Your tasks:
(a) From the rumor commentary, reproduce the passage starting at "Commentary by Capt." and ending at "during this rotation.".
(b) Answer these questions using the rumor commentary:
(i) From which location is the commentary datelined?
(ii) In the rumor recipe, how many cups of embellishment are called for?
(iii) According to one rumor mentioned, where is the brigade being redirected?

Commentary by Capt. Charles Barrett, 3rd HBCT, 3rd ID
FOB KALSU, Iraq –What’s in a rumor? I’d say two teaspoons of spilt beans, a pinch of boredom, a tablespoon of cold revenge, a dash of hope, 3 cups of embellishment, and an ounce of truth. It’s either a recipe for disaster, or bad clichés - I’m not sure which.
This commentary, or rather this request, is meant to educate and then to enlist your help in quelling rumors during this rotation.
Raise your hand if you’ve heard the rumor that the brigade (3HBCT, 3ID) is coming home after the Iraqi elections early next year? How about the rumor about the brigade being redirected to Afghanistan? Okay, you can lower your hands. If you have heard these or other rumors did you ever stop and wonder where they came from?

(Stored data entries)
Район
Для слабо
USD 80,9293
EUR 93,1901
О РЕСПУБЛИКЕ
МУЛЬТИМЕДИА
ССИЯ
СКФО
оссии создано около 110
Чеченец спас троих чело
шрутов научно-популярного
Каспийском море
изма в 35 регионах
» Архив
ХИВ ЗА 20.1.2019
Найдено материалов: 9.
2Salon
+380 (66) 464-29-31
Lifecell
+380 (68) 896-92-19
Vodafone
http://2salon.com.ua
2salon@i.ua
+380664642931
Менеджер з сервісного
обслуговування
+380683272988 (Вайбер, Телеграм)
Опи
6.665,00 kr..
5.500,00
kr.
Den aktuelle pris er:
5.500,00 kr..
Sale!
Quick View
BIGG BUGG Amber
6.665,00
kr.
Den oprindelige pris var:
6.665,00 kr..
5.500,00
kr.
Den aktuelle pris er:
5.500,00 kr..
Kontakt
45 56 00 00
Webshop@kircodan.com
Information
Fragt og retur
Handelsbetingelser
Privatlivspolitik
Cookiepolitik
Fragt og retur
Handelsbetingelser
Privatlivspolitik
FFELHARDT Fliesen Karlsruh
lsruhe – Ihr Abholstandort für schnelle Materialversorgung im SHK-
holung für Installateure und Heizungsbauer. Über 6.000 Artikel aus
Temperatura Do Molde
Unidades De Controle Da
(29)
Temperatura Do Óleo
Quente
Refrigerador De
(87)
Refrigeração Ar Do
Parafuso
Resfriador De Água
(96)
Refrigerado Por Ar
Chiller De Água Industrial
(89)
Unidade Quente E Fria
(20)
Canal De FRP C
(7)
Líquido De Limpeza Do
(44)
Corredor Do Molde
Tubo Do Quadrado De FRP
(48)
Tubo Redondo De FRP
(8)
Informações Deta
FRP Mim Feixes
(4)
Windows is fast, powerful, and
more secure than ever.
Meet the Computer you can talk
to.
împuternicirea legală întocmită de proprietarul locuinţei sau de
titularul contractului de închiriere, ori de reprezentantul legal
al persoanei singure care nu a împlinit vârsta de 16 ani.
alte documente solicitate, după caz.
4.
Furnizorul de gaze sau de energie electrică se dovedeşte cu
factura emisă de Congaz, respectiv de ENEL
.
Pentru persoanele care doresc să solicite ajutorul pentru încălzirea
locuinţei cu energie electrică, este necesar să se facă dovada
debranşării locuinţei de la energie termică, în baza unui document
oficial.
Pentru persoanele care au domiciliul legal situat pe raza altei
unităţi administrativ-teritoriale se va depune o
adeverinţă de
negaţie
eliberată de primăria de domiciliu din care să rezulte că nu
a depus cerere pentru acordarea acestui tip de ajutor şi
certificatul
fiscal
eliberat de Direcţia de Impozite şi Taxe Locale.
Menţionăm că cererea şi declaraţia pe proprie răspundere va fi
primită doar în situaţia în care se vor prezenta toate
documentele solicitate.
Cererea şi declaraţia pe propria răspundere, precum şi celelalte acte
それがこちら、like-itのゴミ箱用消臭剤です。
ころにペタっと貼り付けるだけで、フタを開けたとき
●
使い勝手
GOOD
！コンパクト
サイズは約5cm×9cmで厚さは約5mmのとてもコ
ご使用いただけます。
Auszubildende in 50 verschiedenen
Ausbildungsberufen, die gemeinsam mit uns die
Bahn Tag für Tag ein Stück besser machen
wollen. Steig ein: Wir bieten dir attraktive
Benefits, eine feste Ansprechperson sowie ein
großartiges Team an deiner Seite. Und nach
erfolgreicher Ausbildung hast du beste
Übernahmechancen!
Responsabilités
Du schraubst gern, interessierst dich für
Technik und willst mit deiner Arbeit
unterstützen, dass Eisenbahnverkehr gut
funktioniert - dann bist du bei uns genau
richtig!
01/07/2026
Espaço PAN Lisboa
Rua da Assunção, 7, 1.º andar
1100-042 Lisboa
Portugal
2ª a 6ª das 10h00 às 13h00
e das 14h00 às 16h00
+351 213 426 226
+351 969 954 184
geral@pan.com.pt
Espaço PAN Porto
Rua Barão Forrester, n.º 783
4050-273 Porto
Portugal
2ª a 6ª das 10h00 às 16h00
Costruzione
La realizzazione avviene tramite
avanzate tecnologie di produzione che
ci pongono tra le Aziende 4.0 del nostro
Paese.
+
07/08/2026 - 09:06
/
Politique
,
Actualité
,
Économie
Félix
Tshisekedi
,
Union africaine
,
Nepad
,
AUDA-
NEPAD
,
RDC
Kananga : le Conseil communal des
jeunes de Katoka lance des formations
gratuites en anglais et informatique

Answers given:
(a)
Commentary by Capt. Charles Barrett, 3rd HBCT, 3rd ID
FOB KALSU, Iraq –What’s in a rumor? I’d say two teaspoons of spilt beans, a pinch of boredom, a tablespoon of cold revenge, a dash of hope, 3 cups of embellishment, and an ounce of truth. It’s either a recipe for disaster, or bad clichés - I’m not sure which.
This commentary, or rather this request, is meant to educate and then to enlist your help in quelling rumors during this rotation.

(b)
(i) FOB KALSU, Iraq
(ii) 3 cups
(iii) Afghanistan